Can you block WLAN clients from receiving signals?

Q: Is there a way to block or interrupt RF clients from receiving a signal while connected to a wired network? I would like to block the RF signal from reaching clients on a wired network in order to prevent a client from being attached to both the Internet and a private LAN. Is there a way to enforce this automatically on the clients?

— Manuel, Germany.

The Wizards respond:

Albert Lew, Legra Systems:

There is a method for blocking wireless signals while connected to a wireless network: quadruple your physical security guards so that they eject all wireless NIC cards when someone is connected to the wired network.

But this is impractical, and of course will not work for the growing number of embedded wireless cards, such as Intel Centrino. However, after connecting to the wired LAN, my can disable your wireless LAN NICs using controls available on the client. Some wireless client software packages from companies such as Birdstep, Columbitech, Ecutel and NetMotion Wireless allow policy-based control of what interfaces are used in what scenarios, and may allow automatic disabling of wireless LAN interfaces.

Inderpreet Singh, Chantry Networks:

You are right to be concerned about your existing wired clients on your private LAN getting access to the Internet through wireless technology, bypassing your internal security infrastructure. There are multiple layers to the problem, and as a result multiple facets to a solution. In the simplest case, even if a wired client gets access to a WLAN through a different interface on the PC, a thorough rogue access point detection and containment system would disallow the client from sending any traffic to the access point that may be providing service to the Internet.

However, depending on the network security policy of your company, it may be necessary to provide client software that denies access to any network not considered an approved network. The only technology that helps in this case is personal firewall software. The key feature and functionality of such technology is to control the policy centrally and disallow the user to modify the policy on the client.

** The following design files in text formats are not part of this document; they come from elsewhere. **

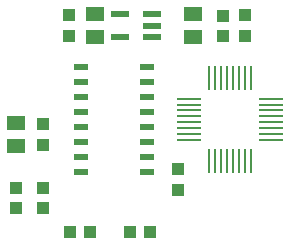
<source format=gbr>
G04 EAGLE Gerber RS-274X export*
G75*
%MOMM*%
%FSLAX34Y34*%
%LPD*%
%INSolderpaste Bottom*%
%IPPOS*%
%AMOC8*
5,1,8,0,0,1.08239X$1,22.5*%
G01*
%ADD10R,1.100000X1.000000*%
%ADD11R,1.600000X1.300000*%
%ADD12R,1.080000X1.050000*%
%ADD13R,0.280000X2.032000*%
%ADD14R,2.032000X0.280000*%
%ADD15R,1.625600X0.508000*%
%ADD16R,1.200000X0.600000*%
%ADD17R,1.050000X1.080000*%


D10*
X53975Y51825D03*
X53975Y68825D03*
D11*
X203200Y216375D03*
X203200Y196375D03*
X53975Y104300D03*
X53975Y124300D03*
D12*
X76200Y123050D03*
X76200Y105550D03*
X190500Y84950D03*
X190500Y67450D03*
X76200Y69075D03*
X76200Y51575D03*
D13*
X252450Y92042D03*
X247450Y92042D03*
X242450Y92042D03*
X237450Y92042D03*
X232450Y92042D03*
X227450Y92042D03*
X222450Y92042D03*
X217450Y92042D03*
D14*
X199992Y109500D03*
X199992Y114500D03*
X199992Y119500D03*
X199992Y124500D03*
X199992Y129500D03*
X199992Y134500D03*
X199992Y139500D03*
X199992Y144500D03*
D13*
X217450Y161958D03*
X222450Y161958D03*
X227450Y161958D03*
X232450Y161958D03*
X237450Y161958D03*
X242450Y161958D03*
X247450Y161958D03*
X252450Y161958D03*
D14*
X269908Y144500D03*
X269908Y139500D03*
X269908Y134500D03*
X269908Y129500D03*
X269908Y124500D03*
X269908Y119500D03*
X269908Y114500D03*
X269908Y109500D03*
D15*
X169037Y215875D03*
X169037Y206375D03*
X169037Y196875D03*
X142113Y196875D03*
X142113Y215875D03*
D12*
X98425Y215125D03*
X98425Y197625D03*
D11*
X120650Y216375D03*
X120650Y196375D03*
D12*
X247650Y197625D03*
X247650Y215125D03*
D16*
X108525Y82550D03*
X108525Y95250D03*
X108525Y107950D03*
X108525Y120650D03*
X108525Y133350D03*
X108525Y146050D03*
X108525Y158750D03*
X108525Y171450D03*
X164525Y171450D03*
X164525Y158750D03*
X164525Y146050D03*
X164525Y133350D03*
X164525Y120650D03*
X164525Y107950D03*
X164525Y95250D03*
X164525Y82550D03*
D17*
X167500Y31750D03*
X150000Y31750D03*
X99200Y31750D03*
X116700Y31750D03*
D10*
X228600Y197875D03*
X228600Y214875D03*
M02*

</source>
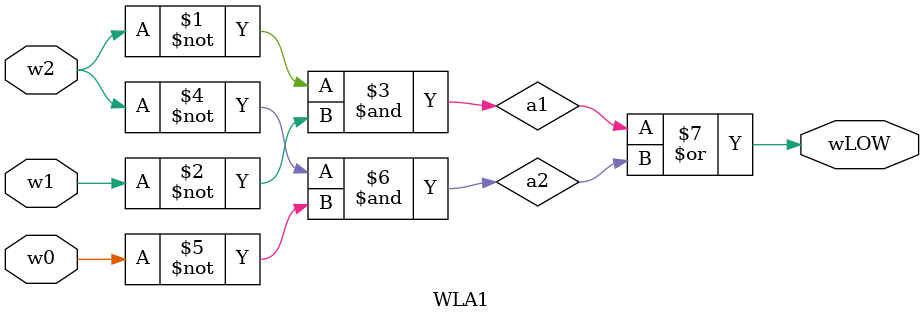
<source format=sv>
`timescale 1ns / 1ps


module WLA1(
    input w2,
    input w1,
    input w0,
    output wLOW
    );
    
    // define logic for low water module level 
    // assign wLOW = (~w1 & ~w2) | (~w0 & ~w2);
    
    logic a1, a2;
 
    // purely structural approach
    and #0 (a1, ~w2, ~w1);
    and #0 (a2, ~w2, ~w0);
    or  #0 (wLOW, a1, a2);
    
endmodule

</source>
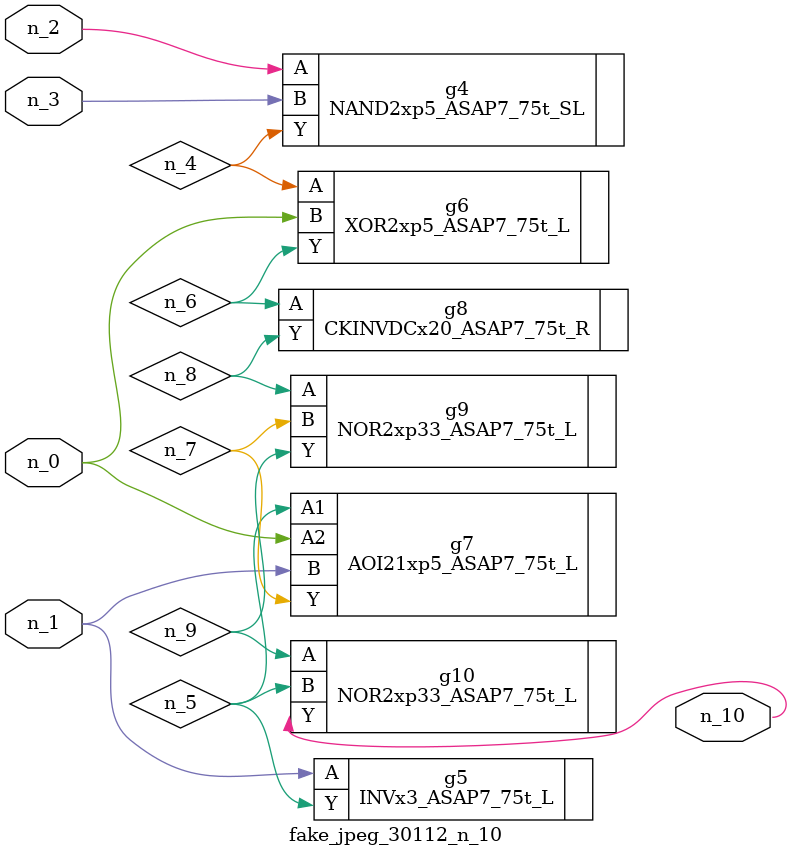
<source format=v>
module fake_jpeg_30112_n_10 (n_0, n_3, n_2, n_1, n_10);

input n_0;
input n_3;
input n_2;
input n_1;

output n_10;

wire n_4;
wire n_8;
wire n_9;
wire n_6;
wire n_5;
wire n_7;

NAND2xp5_ASAP7_75t_SL g4 ( 
.A(n_2),
.B(n_3),
.Y(n_4)
);

INVx3_ASAP7_75t_L g5 ( 
.A(n_1),
.Y(n_5)
);

XOR2xp5_ASAP7_75t_L g6 ( 
.A(n_4),
.B(n_0),
.Y(n_6)
);

CKINVDCx20_ASAP7_75t_R g8 ( 
.A(n_6),
.Y(n_8)
);

AOI21xp5_ASAP7_75t_L g7 ( 
.A1(n_5),
.A2(n_0),
.B(n_1),
.Y(n_7)
);

NOR2xp33_ASAP7_75t_L g9 ( 
.A(n_8),
.B(n_7),
.Y(n_9)
);

NOR2xp33_ASAP7_75t_L g10 ( 
.A(n_9),
.B(n_5),
.Y(n_10)
);


endmodule
</source>
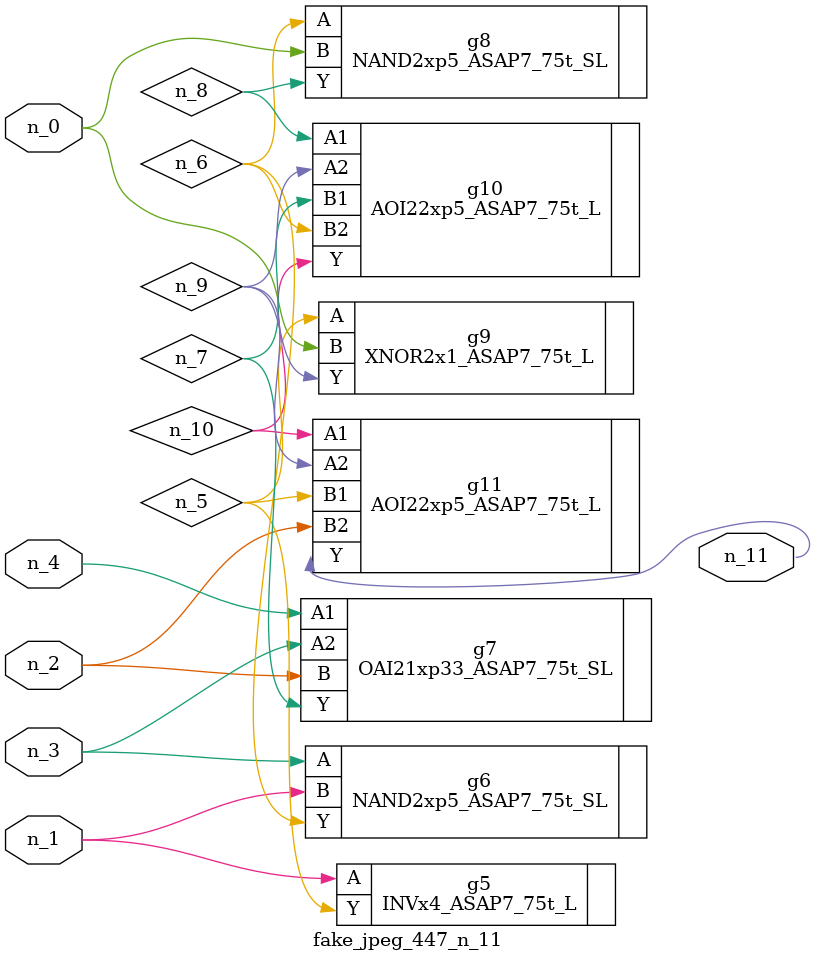
<source format=v>
module fake_jpeg_447_n_11 (n_3, n_2, n_1, n_0, n_4, n_11);

input n_3;
input n_2;
input n_1;
input n_0;
input n_4;

output n_11;

wire n_10;
wire n_8;
wire n_9;
wire n_6;
wire n_5;
wire n_7;

INVx4_ASAP7_75t_L g5 ( 
.A(n_1),
.Y(n_5)
);

NAND2xp5_ASAP7_75t_SL g6 ( 
.A(n_3),
.B(n_1),
.Y(n_6)
);

OAI21xp33_ASAP7_75t_SL g7 ( 
.A1(n_4),
.A2(n_3),
.B(n_2),
.Y(n_7)
);

NAND2xp5_ASAP7_75t_SL g8 ( 
.A(n_6),
.B(n_0),
.Y(n_8)
);

AOI22xp5_ASAP7_75t_L g10 ( 
.A1(n_8),
.A2(n_9),
.B1(n_7),
.B2(n_6),
.Y(n_10)
);

XNOR2x1_ASAP7_75t_L g9 ( 
.A(n_5),
.B(n_0),
.Y(n_9)
);

AOI22xp5_ASAP7_75t_L g11 ( 
.A1(n_10),
.A2(n_9),
.B1(n_5),
.B2(n_2),
.Y(n_11)
);


endmodule
</source>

I am not aware of any software that will block RF to your PC. However, there is software and WLAN equipment that can prevent a client from gaining access to your secured network through a non-authorized network interface on the client.

Dan Simone, Trapeze Networks:

Your ability to control which interface is used is client-dependent. In the case of Windows XP on a laptop, used with a docking station, Windows can maintain separate hardware profiles. You could define the docking profile, for example, to disable the wireless interface and the non-docked profile to have the wireless interface enabled.

It’s also possible to set up Active Directory to override the configuration on the client hardware, so there may be a mechanism within Active Directory to disable interfaces.

It sounds like you want to prevent someone from wirelessly accessing a laptop that is also connected to the wired network. For the scenario you describe, as well as to meet security needs of your staff using wireless outside the company (at home, at hot spots), make sure you’ve installed personal firewalls on the laptops and that they’re running the latest anti-virus software.

Paul Callahan, Propagate Networks:

The problem scenario is this, if I understand it correctly:

1. The user’s laptop is hard-wired to the private LAN at their desk.

2. The user plugs in a wireless adapter and sees an available access (maybe at the local coffee shop next door or a neighboring company).

3. The user authenticates via Web interface or some other means to the Internet service at the coffee shop, but the coffee shop is not using WEP or WPA, leaving him wide open.

4. Some third party uses that client Wi-Fi connection to hack through the user’s laptop into the corporate network.

To prevent this from happening, you can turn off bridging in clients. That way, the WLAN connection will not be bridged to the wired Ethernet connection.